🔍Regex Recipes

Extract Hashtags

Extract social media hashtags with Unicode support for international characters.

Pattern

#[\w\u00C0-\u017F]+

Explanation

Matches # followed by word characters and common accented characters. Add more Unicode ranges for other scripts.

Examples

Simple
Input
#javascript
Output
✓ Match
With numbers
Input
#web3
Output
✓ Match
Multiple
Input
Love #coding and #developer
Output
Matches both
With accents
Input
#café
Output
✓ Match (with Unicode range)
Not hashtag
Input
cost is #50
Output
✓ Match (but may be false positive)

Code Examples

JavaScript
// Basic hashtag extraction
const text = 'Loving #JavaScript and #WebDev! #coding';
const hashtags = text.match(/#[\w\u00C0-\u017F]+/g)
  .map(tag => tag.substring(1)); // Remove #
// Result: ['JavaScript', 'WebDev', 'coding']

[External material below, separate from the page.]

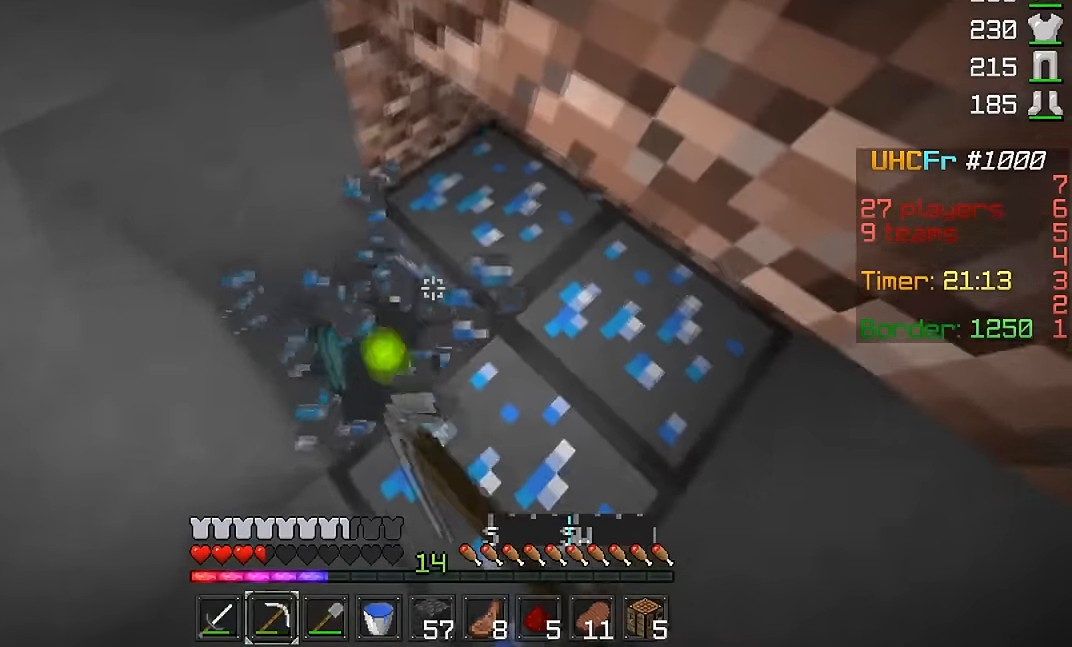
{"keys": [], "mouse": ["left"], "events": [[101, "a", "down"], [101, "w", "up"], [251, "a", "up"]]}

// More Unicode support (emoji, CJK, etc.)
const unicodeHashtags = /#[\p{L}\p{N}_]+/gu;
const tags = text.match(unicodeHashtags);

Try it Now

💡 Tips

  • Use \p{L} in modern regex for full Unicode support
  • Platform rules: Twitter allows letters/numbers, no spaces
  • Consider max length (often 100-140 chars)
  • Normalize to lowercase for comparison

⚠️ Common Pitfalls

  • May match # in non-hashtag contexts
  • Different platforms have different rules
  • Unicode support varies by regex engine
  • May need word boundaries for precise matching